Unlike the United States, for example, there are no precedents for these kinds of problems in Japan. “In America, lawyers for the prosecution and the defense would likely learn during juror selection if any of them are fluent in the language of the defendant or the plaintiff. Interpreters must be very careful, because misinterpretation of key statements opens up the possibility of a mistrial,” said S. McIntire Allen, an Osaka-based American attorney who is licensed in California and New York.

David Makman, a San Francisco-based attorney who has experience dealing with court interpreters, also noted that the Fifth Amendment in the U.S. Bill of Rights grants defendants the right not to take the stand and testify under oath and refuse to answer question on grounds that their answers could be incriminating.

“Often, criminal defendants take the Fifth and say nothing that will incriminate them. Therefore, they usually do not need an interpreter except to help prepare their defense and to understand the proceedings around them,” he said in an e-mail interview with The Japan Times.

One member of the Osaka Bar Association, who requested anonymity, said answers to the above questions will likely depend on how much control judges exercise in the courtroom over the lay judges, but admitted that decisions about what constitutes fair translation or interpretation may well be subjective.

“Many judges in Japan speak English, and if that’s the language being used, they’ll have a better ability to understand what kind of mistakes or omissions are being made. But that’s not the language of most court cases in Japan.
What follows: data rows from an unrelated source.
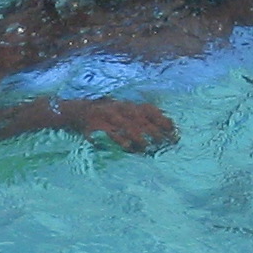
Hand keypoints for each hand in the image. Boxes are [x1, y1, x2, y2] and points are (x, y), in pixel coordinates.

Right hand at [58, 97, 177, 152]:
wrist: (79, 110)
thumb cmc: (108, 114)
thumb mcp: (125, 112)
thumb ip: (143, 117)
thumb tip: (168, 125)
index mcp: (129, 105)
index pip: (149, 110)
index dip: (162, 119)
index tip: (173, 131)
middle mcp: (121, 109)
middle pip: (141, 119)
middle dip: (153, 130)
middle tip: (164, 142)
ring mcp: (109, 116)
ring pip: (126, 125)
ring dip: (138, 136)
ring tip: (146, 147)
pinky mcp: (98, 126)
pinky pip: (110, 133)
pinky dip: (119, 139)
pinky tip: (127, 147)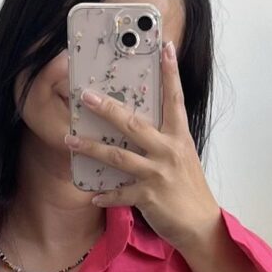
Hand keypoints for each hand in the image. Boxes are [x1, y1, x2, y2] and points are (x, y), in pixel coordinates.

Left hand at [63, 38, 221, 252]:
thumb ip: (164, 140)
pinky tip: (92, 196)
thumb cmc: (188, 188)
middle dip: (107, 109)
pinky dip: (104, 195)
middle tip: (85, 96)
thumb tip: (138, 124)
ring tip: (70, 140)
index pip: (174, 98)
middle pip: (133, 124)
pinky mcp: (149, 196)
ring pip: (118, 156)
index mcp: (179, 137)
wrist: (201, 224)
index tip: (165, 47)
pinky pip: (119, 193)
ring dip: (91, 148)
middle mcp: (168, 150)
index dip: (170, 72)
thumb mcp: (182, 157)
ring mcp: (158, 173)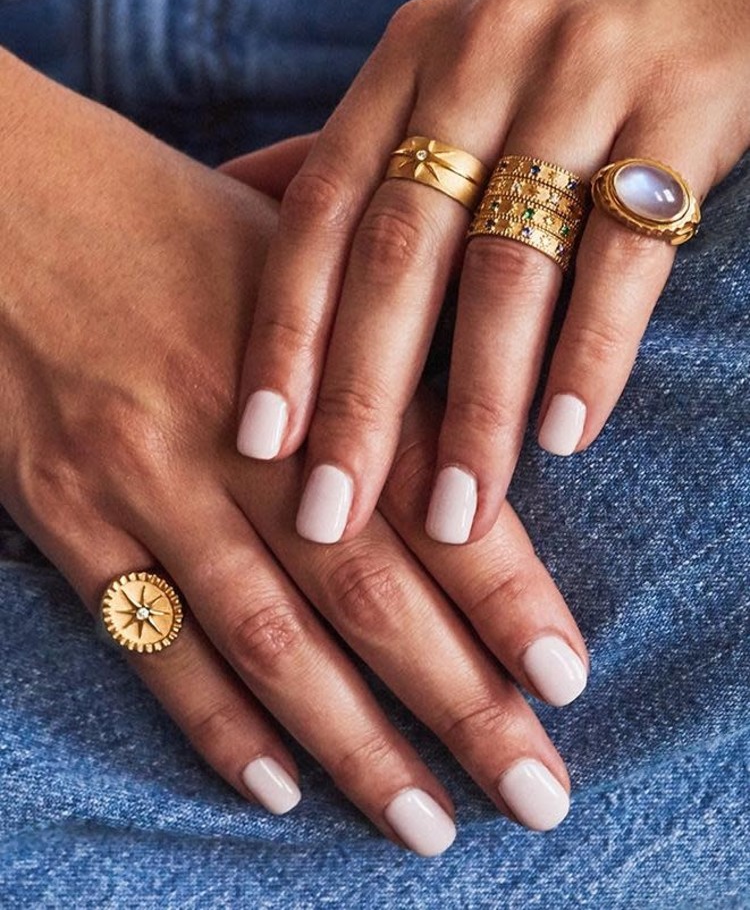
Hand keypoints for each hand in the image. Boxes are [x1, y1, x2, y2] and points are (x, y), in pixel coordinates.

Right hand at [0, 53, 585, 855]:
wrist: (8, 196)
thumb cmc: (165, 215)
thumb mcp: (293, 247)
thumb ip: (388, 334)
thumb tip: (488, 415)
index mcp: (315, 353)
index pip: (434, 491)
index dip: (506, 593)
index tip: (565, 680)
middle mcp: (237, 428)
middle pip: (367, 588)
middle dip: (461, 702)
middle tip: (534, 791)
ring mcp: (146, 477)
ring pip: (266, 636)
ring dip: (353, 743)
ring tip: (423, 821)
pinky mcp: (66, 511)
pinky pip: (149, 639)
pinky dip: (215, 722)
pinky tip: (277, 783)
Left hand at [236, 0, 749, 545]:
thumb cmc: (556, 45)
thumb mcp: (441, 66)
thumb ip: (351, 144)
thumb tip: (233, 202)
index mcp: (408, 60)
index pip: (322, 208)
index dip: (283, 328)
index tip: (260, 442)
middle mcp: (480, 63)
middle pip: (401, 253)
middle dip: (362, 398)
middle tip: (332, 513)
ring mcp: (584, 82)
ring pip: (510, 269)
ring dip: (479, 408)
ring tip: (457, 513)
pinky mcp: (681, 114)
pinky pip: (624, 254)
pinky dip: (591, 352)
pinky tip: (565, 437)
Even if they don’t understand the language being spoken, judges may decide the interpreter is doing a good enough job and that, although there are mistakes, they aren’t serious,” the lawyer warned.

Makman also noted that California has published a 65-page detailed set of professional standards and ethical guidelines for court interpreters that answer many questions Japanese court interpreters are likely to have about the new lay judge system.

The manual covers everything from paraphrasing guidelines to nonverbal communication to relationships with the jurors to dealing with the press. Tsuda said the Supreme Court has promised to publish something similar, but has yet to do so.

Last year, according to the Supreme Court, interpreters were used in 128 out of 2,208 trials involving offenses that will be tried under the new lay judge system.

To help prepare court interpreters for the new system, graduate students at Osaka University, where Tsuda teaches a course in court interpretation, the only one of its kind in Japan, have just put together a Chinese-language instructional DVD of a mock lay judge trial involving Japanese-Chinese language interpretation.

The DVD, which has been posted on YouTube, offers practical advice and points out potential problems interpreting under the lay judge system, such as not being able to see a PowerPoint presentation by the attorneys.

Similar DVDs in English and Korean are now being prepared, and will hopefully be released soon, Tsuda said.

According to the Supreme Court, as of April 2007, there were 3,903 people nationwide registered for courtroom interpretation into 55 foreign languages. That same year, 10 major languages were used in 91 percent of cases involving 5,767 foreigners. Chinese was used for nearly a third of the total, with the figure shooting to nearly 57 percent when including Korean and Tagalog. English-language interpretation was used 3.9 percent of the time.